++++ Dataset excerpts ++++

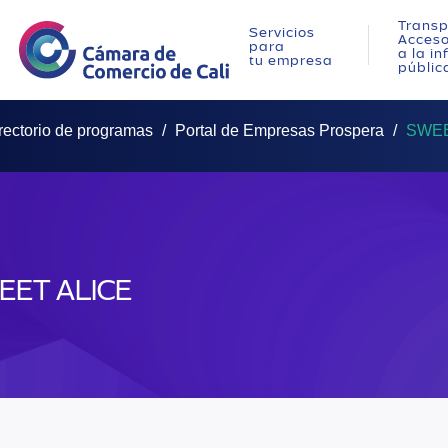
Transp
Servicios
Acces
para
a la i
tu empresa
públic
rectorio de programas
Portal de Empresas Prospera
SWEE
EET ALICE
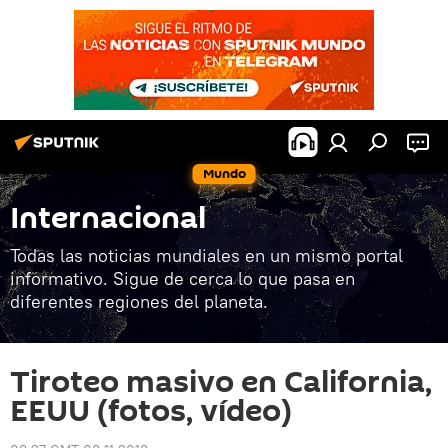
Mundo
Internacional
Todas las noticias mundiales en un mismo portal
informativo. Sigue de cerca lo que pasa en
diferentes regiones del planeta.
Tiroteo masivo en California,
EEUU (fotos, vídeo)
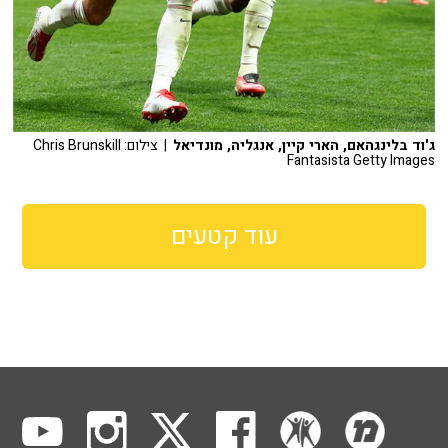
ג'וד בלינגהאם, הארי קיין, אנגליה, מונדיאל
| צילום: Chris Brunskill
Fantasista Getty Images
עוד קטעים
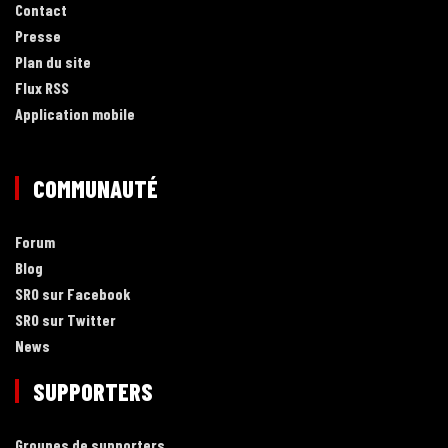
Contact
Presse
Plan du site
Flux RSS
Application mobile
COMMUNAUTÉ
Forum
Blog
SRO sur Facebook
SRO sur Twitter
News
SUPPORTERS
Groupes de supporters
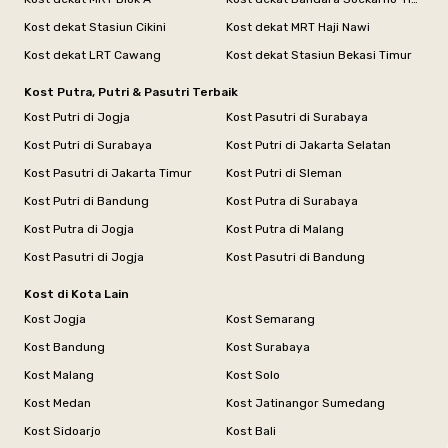
Kost dekat Stasiun Cikini
Kost dekat MRT Haji Nawi
Kost dekat LRT Cawang
Kost dekat Stasiun Bekasi Timur
Kost Putra, Putri & Pasutri Terbaik
Kost Putri di Jogja
Kost Pasutri di Surabaya
Kost Putri di Surabaya
Kost Putri di Jakarta Selatan
Kost Pasutri di Jakarta Timur
Kost Putri di Sleman
Kost Putri di Bandung
Kost Putra di Surabaya
Kost Putra di Jogja
Kost Putra di Malang
Kost Pasutri di Jogja
Kost Pasutri di Bandung
Kost di Kota Lain
Kost Jogja
Kost Semarang
Kost Bandung
Kost Surabaya
Kost Malang
Kost Solo
Kost Medan
Kost Jatinangor Sumedang
Kost Sidoarjo
Kost Bali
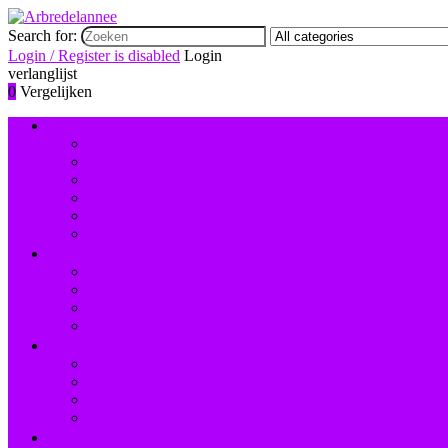
Search for:
Login / Register is disabled
Login
verlanglijst
0
Vergelijken
Nagelversiering and -lak
Accessoires nagelversiering
Instrumenten
Lak
Lakremover
Nagelstudiosets
Valse nagels and accessoires
Instrumenten and accessoires
Nagelboren
Nagelknippers
Nagelscharen
Reinigingsborstels voor nagels
Hand- and voetverzorging
Hand- and nagelcrèmes
Scrubs
Voetbaden
Voetcrèmes
Nagelbehandelingen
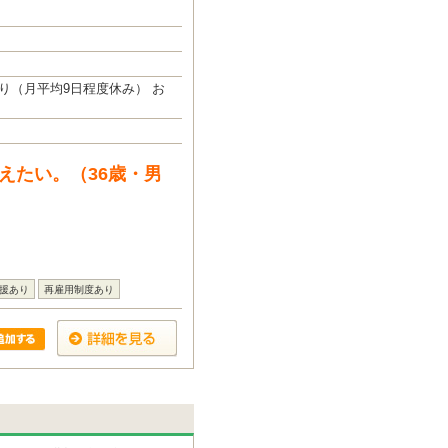
り（月平均9日程度休み） お
えたい。（36歳・男
援あり
再雇用制度あり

++++

To do: Each record above should be copied character for character, with pictures dropped.

Task result:
Transp
Servicios
Acces
para
a la i
tu empresa
públic
rectorio de programas
Portal de Empresas Prospera
SWEE
EET ALICE
Mundo
Internacional
Todas las noticias mundiales en un mismo portal
informativo. Sigue de cerca lo que pasa en
diferentes regiones del planeta.
Tiroteo masivo en California,
EEUU (fotos, vídeo)
ג'וד בלינגהאם, הארי קיין, אנגליה, מונדיאל
| צילום: Chris Brunskill
Fantasista Getty Images
עוד קטעים
Contact
Presse
Plan du site
Flux RSS
Application mobile
COMMUNAUTÉ
Forum
Blog
SRO sur Facebook
SRO sur Twitter
News
SUPPORTERS
Groupes de supporters
Kost dekat Stasiun Cikini
Kost dekat MRT Haji Nawi
Kost dekat LRT Cawang
Kost dekat Stasiun Bekasi Timur
Kost Putra, Putri & Pasutri Terbaik
Kost Putri di Jogja
Kost Pasutri di Surabaya
Kost Putri di Surabaya
Kost Putri di Jakarta Selatan
Kost Pasutri di Jakarta Timur
Kost Putri di Sleman
Kost Putri di Bandung
Kost Putra di Surabaya
Kost Putra di Jogja
Kost Putra di Malang
Kost Pasutri di Jogja
Kost Pasutri di Bandung
Kost di Kota Lain
Kost Jogja
Kost Semarang
Kost Bandung
Kost Surabaya
Kost Malang
Kost Solo
Kost Medan
Kost Jatinangor Sumedang
Kost Sidoarjo
Kost Bali
Search for:
Login / Register is disabled
Login
verlanglijst
0
Vergelijken
Nagelversiering and -lak
Accessoires nagelversiering
Instrumenten
Lak
Lakremover
Nagelstudiosets
Valse nagels and accessoires
Instrumenten and accessoires
Nagelboren
Nagelknippers
Nagelscharen
Reinigingsborstels voor nagels
Hand- and voetverzorging
Hand- and nagelcrèmes
Scrubs
Voetbaden
Voetcrèmes
Nagelbehandelingen
り（月平均9日程度休み） お
えたい。（36歳・男
援あり
再雇用制度あり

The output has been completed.